Eirekr und sik geira.
hrauð fúrgjafall fjórar
folkmeiðr Dana skeiðar
(vér frôgum þat) vága.
Veðrmildr ok semr hildi.


Frag mich jetzt bloß keiner nach einer Übersetzung. Die Skaldendichtung ist formal so kompliziert, arbeitet mit kaum auflösbaren Metaphern von Metaphern von Metaphern, reißt Syntax und Inhalt so völlig auseinander, um die Erfordernisse der metrischen Regeln einhalten zu können, daß sie uns kaum mehr verständlich und eine befriedigende Übersetzung unmöglich ist.

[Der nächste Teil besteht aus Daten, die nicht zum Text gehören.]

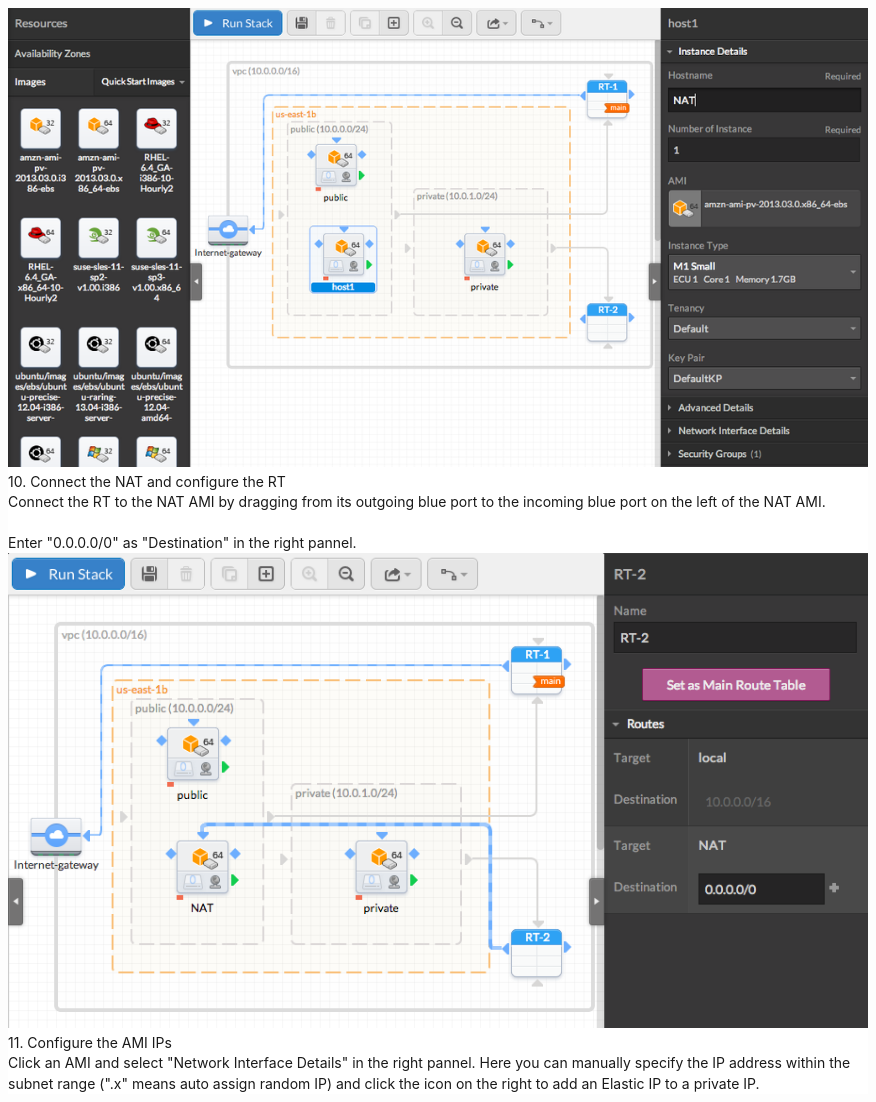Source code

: ![](vpc_nat_pr.png)
10. Connect the NAT and configure the RT<br />
Connect the RT to the NAT AMI by dragging from its outgoing blue port to the incoming blue port on the left of the NAT AMI.<br /><br />
Enter "0.0.0.0/0" as "Destination" in the right pannel.<br />
![](vpc_rt2_pr.png)
11. Configure the AMI IPs<br />
Click an AMI and select "Network Interface Details" in the right pannel. Here you can manually specify the IP address within the subnet range (".x" means auto assign random IP) and click the icon on the right to add an Elastic IP to a private IP.<br />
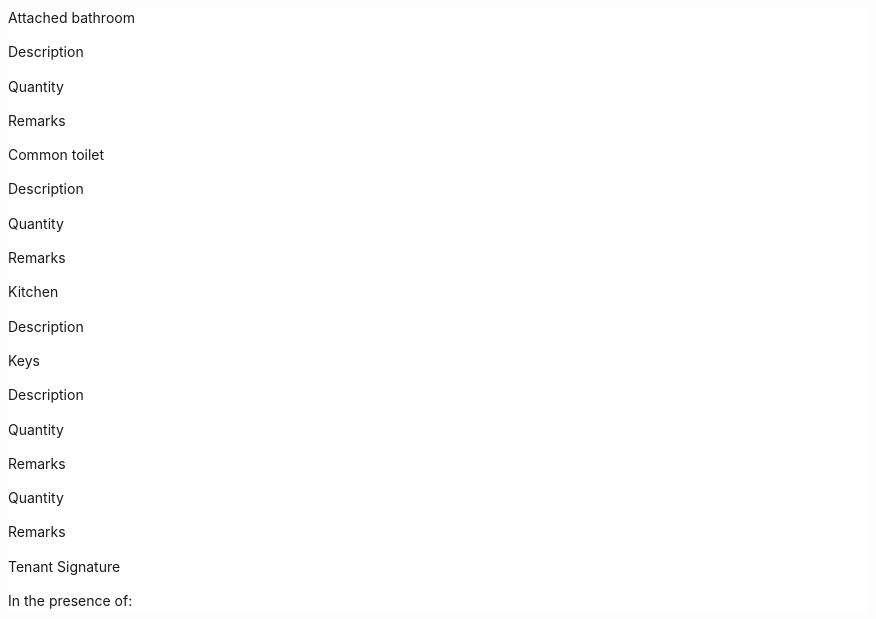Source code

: 










































Attached bathroom

Description

Quantity

Remarks

Common toilet

Description

Quantity

Remarks

Kitchen

Description

Keys

Description

Quantity

Remarks

Quantity

Remarks

Tenant Signature

In the presence of:
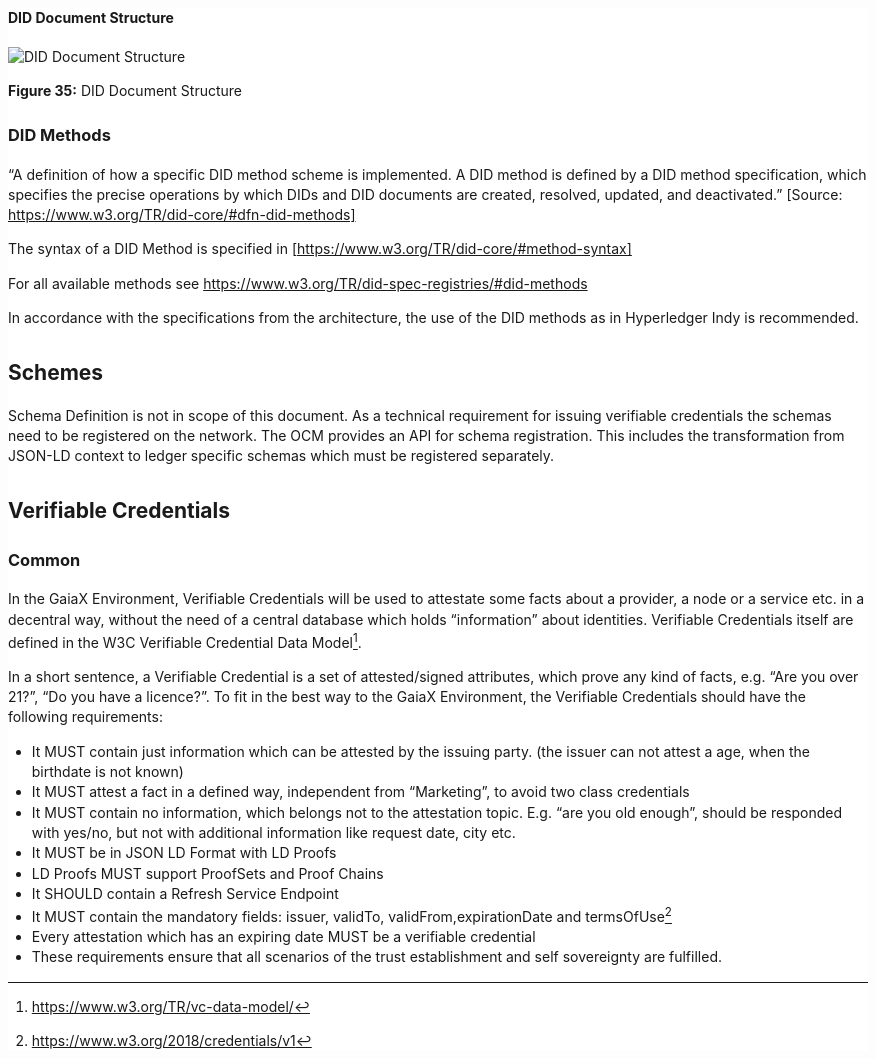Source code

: 
#### DID Document Structure

![DID Document Structure](./media/DID_Document_Structure.png)

**Figure 35:** DID Document Structure

### DID Methods

“A definition of how a specific DID method scheme is implemented. A DID method is defined by a DID method specification, which specifies the precise operations by which DIDs and DID documents are created,	resolved,	updated,	and	deactivated.” [Source: https://www.w3.org/TR/did-core/#dfn-did-methods]

The syntax of a DID Method is specified in [https://www.w3.org/TR/did-core/#method-syntax]

For all available methods see https://www.w3.org/TR/did-spec-registries/#did-methods

In accordance with the specifications from the architecture, the use of the DID methods as in Hyperledger Indy is recommended.

## Schemes

Schema Definition is not in scope of this document. As a technical requirement for issuing verifiable credentials the schemas need to be registered on the network. The OCM provides an API for schema registration. This includes the transformation from JSON-LD context to ledger specific schemas which must be registered separately.

## Verifiable Credentials

### Common

In the GaiaX Environment, Verifiable Credentials will be used to attestate some facts about a provider, a node or a service etc. in a decentral way, without the need of a central database which holds “information” about identities. Verifiable Credentials itself are defined in the W3C Verifiable Credential Data Model[^10].

[^10]: https://www.w3.org/TR/vc-data-model/

In a short sentence, a Verifiable Credential is a set of attested/signed attributes, which prove any kind of facts, e.g. “Are you over 21?”, “Do you have a licence?”. To fit in the best way to the GaiaX Environment, the Verifiable Credentials should have the following requirements:

- It MUST contain just information which can be attested by the issuing party. (the issuer can not attest a age, when the birthdate is not known)
- It MUST attest a fact in a defined way, independent from “Marketing”, to avoid two class credentials
- It MUST contain no information, which belongs not to the attestation topic. E.g. “are you old enough”, should be responded with yes/no, but not with additional information like request date, city etc.
- It MUST be in JSON LD Format with LD Proofs
- LD Proofs MUST support ProofSets and Proof Chains
- It SHOULD contain a Refresh Service Endpoint
- It MUST contain the mandatory fields: issuer, validTo, validFrom,expirationDate and termsOfUse[^11]
- Every attestation which has an expiring date MUST be a verifiable credential
- These requirements ensure that all scenarios of the trust establishment and self sovereignty are fulfilled.


[^1]: Source: [Mapping of Vision, Mission, and Goals (europa.eu)](https://ec.europa.eu/cefdigital/wiki/display/CEFDIGITALEBSI/Mapping%2Bof%2BVision%2C%2BMission%2C%2Band%2BGoals)
[^1]: https://docs.google.com/document/d/1MXFuAGzdTu7DwGFMIMnxJABKoRm8RrBfccwm-UmPZGU/edit#heading=h.xbf6f4zh60nl 
[^3]:  https://epic.org/privacy
[^4]: https://gdpr-info.eu/
[^5]: https://www.w3.org/TR/did-core/
[^6]: https://www.w3.org/TR/vc-data-model/
[^7]: https://www.w3.org/TR/json-ld11/
[^8]: https://www.w3.org/TR/vc-data-model/#dfn-verifiable-data-registries
[^9]: https://hyperledger-indy.readthedocs.io/en/latest/index.html 
[^11]: https://www.w3.org/2018/credentials/v1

Jedenfalls heißt es da und weiter bei Snorri, Jarl Erik habe auf dem Rückweg in der Eysýsla vier dänische Wikingerschiffe aufgebracht. Aus Eysýsla, der “Inselgegend”, wurde allmählich Ösyssel und schließlich Ösel. So hieß die Insel jahrhundertelang bei den erst dänischen, dann deutsch-ordens/tlichen, dann wieder dänischen und schwedischen Herrn.
“Inseln sind besondere Orte”, seufzte die Herzogin schon auf der kleinen Fähre, die uns bei Virtsu (Werder) aufgenommen hatte und gemütlich über den nicht allzu breiten Sund der flachen Küste von Muhu entgegenschob. Ich hatte sie im Verdacht, daß sie dabei auch an ihre kroatische Freundin dachte, deren Vater einmal ein lesenswertes Buch über das Mittelmeer geschrieben hat. In seiner kleinen Phänomenologie der Inseln führt er solche auf, die nichts anderes sind “als unvollständige Bruchstücke, losgerissen von der Küste”, und andere, die ihren Kontinent schon beizeiten verlassen haben. “Die, die sich keinem Archipel zuordnen lassen, verlieren ihren Platz im Protokoll der Küste und bleiben auf immer und ewig Waise, Einzelgänger, Abtrünnige.” - Wir werden sehen, welchem Inseltyp Saaremaa zugehört.